Le batterie che mettono a segno le rapine in banca a Milano con la tecnica «del buco» sono da sempre napoletane o catanesi. Com'era accaduto con i trasfertisti di Giugliano (Napoli), arrestati nell'ottobre 2019 dalla sezione «antirapine» della squadra mobile dopo che, tra marzo e maggio 2018, avevano messo a segno due colpi, uno alla Bpm di piazzale Accursio (bottino da 25mila euro) e un altro alla Banca popolare di Sondrio di via Lessona dove razziarono un milione di euro da una trentina di cassette di sicurezza. O come i sette napoletani che il 3 novembre 2020, con un colpo spettacolare, rapinarono la filiale di piazza Ascoli del Crédit Agricole, portando via un bottino di oltre un milione di euro, tutti catturati nel maggio successivo. Non stupisce quindi che avessero l'accento meridionale («uno con inflessioni campane, gli altri tre siciliane», dicono i testimoni) anche i quattro componenti del commando che ieri mattina sono entrati, penetrando da un muro confinante con una pizzeria chiusa e vuota da tempo, nella filiale Bpm all'angolo tra piazza Emilio Salgari e via Giovanni Cadolini, in zona Calvairate (periferia sud est della città) per appropriarsi di un bottino non proprio da re visto che va diviso, 160mila euro circa. Secondo gli investigatori della Mobile i rapinatori erano lì non dalla notte precedente, ma sicuramente dalle prime ore del mattino, quando Milano è ancora immersa nel buio. E dopo aver realizzato il buco nella parete, alle 9 - con i volti coperti da cappellini e sciarpe e i baveri dei giubbotti alzati - sono entrati in azione. Atteso l'arrivo dei sette dipendenti, intorno alle 9.30, i malviventi li avevano già presi tutti in ostaggio: cinque erano stati immobilizzati con fascette a polsi e caviglie, gli altri due costretti ad aprire la cassaforte.

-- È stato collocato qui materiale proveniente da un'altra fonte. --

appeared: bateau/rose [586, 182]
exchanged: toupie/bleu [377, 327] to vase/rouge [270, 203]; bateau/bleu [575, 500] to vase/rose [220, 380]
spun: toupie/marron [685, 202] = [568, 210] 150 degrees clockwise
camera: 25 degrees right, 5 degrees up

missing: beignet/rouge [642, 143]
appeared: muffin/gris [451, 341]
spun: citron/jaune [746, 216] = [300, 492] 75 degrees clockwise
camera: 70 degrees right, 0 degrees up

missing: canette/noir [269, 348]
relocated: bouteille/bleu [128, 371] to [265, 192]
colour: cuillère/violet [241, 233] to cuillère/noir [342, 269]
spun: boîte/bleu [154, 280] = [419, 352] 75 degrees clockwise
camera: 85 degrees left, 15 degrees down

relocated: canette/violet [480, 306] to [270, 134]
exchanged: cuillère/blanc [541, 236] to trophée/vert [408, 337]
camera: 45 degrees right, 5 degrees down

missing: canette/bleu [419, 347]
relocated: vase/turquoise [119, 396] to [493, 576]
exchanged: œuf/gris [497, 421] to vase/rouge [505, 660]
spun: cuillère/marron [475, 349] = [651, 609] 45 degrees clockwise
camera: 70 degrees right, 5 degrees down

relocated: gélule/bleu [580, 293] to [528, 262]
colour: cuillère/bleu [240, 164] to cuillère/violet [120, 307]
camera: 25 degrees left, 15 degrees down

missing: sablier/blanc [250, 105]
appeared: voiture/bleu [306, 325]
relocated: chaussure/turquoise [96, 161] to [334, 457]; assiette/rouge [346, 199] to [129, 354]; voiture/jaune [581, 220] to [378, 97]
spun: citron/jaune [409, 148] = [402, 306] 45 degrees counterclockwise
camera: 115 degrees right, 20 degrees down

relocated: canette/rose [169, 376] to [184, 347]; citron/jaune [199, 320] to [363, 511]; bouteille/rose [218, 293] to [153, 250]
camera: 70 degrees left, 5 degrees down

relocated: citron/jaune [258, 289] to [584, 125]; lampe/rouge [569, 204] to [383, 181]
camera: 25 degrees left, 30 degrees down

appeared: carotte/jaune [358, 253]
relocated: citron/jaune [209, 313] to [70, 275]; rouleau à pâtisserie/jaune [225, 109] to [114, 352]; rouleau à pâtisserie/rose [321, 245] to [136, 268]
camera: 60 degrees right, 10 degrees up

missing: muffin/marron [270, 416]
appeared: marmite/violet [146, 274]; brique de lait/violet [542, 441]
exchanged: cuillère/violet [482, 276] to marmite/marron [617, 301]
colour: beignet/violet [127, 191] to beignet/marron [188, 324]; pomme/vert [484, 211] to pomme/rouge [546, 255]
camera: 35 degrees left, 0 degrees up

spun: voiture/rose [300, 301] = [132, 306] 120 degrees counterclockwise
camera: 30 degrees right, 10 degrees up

L'allarme è scattato attorno alle 10, quando i dipendenti dell'istituto di credito sono riusciti a liberarsi: sono stati proprio loro a raccontare ai poliziotti che i banditi appena fuggiti erano quasi certamente italiani. I componenti del commando hanno detto ai sequestrati che avevano armi, ma non le hanno comunque mai mostrate per intimidirli.
Ora gli investigatori stanno passando al setaccio le immagini registrate dalle telecamere che, insieme alle celle telefoniche e ai rilievi della polizia scientifica costituiscono gli elementi principali per iniziare una indagine di questo tipo. Un dato resta incontrovertibile: se in via Lessona i malviventi erano entrati in banca sfilando gli infissi della lastra di acciaio di una porta blindata, in piazzale Accursio avevano dovuto tagliare le grate delle finestre dei bagni, mentre in piazzale Ascoli avevano fatto un lavoro imponente, entrando da un condotto sotterraneo scavato in precedenza, quasi sicuramente mesi prima della data prescelta, ieri nella filiale della Bpm è stato tutto più agevole per la batteria che ha realizzato il colpo, con il classico buco nel muro.
«Alla opportunità della pizzeria vuota sono arrivati sicuramente grazie a una serie di sopralluoghi che questi rapinatori sono soliti fare
prima di mettere segno i colpi», spiegano gli investigatori. Adesso si spera solo che qualcuno di loro commetta qualche errore fatale. Tipo utilizzare i telefoni usati per e durante la rapina per inserirci schede personali.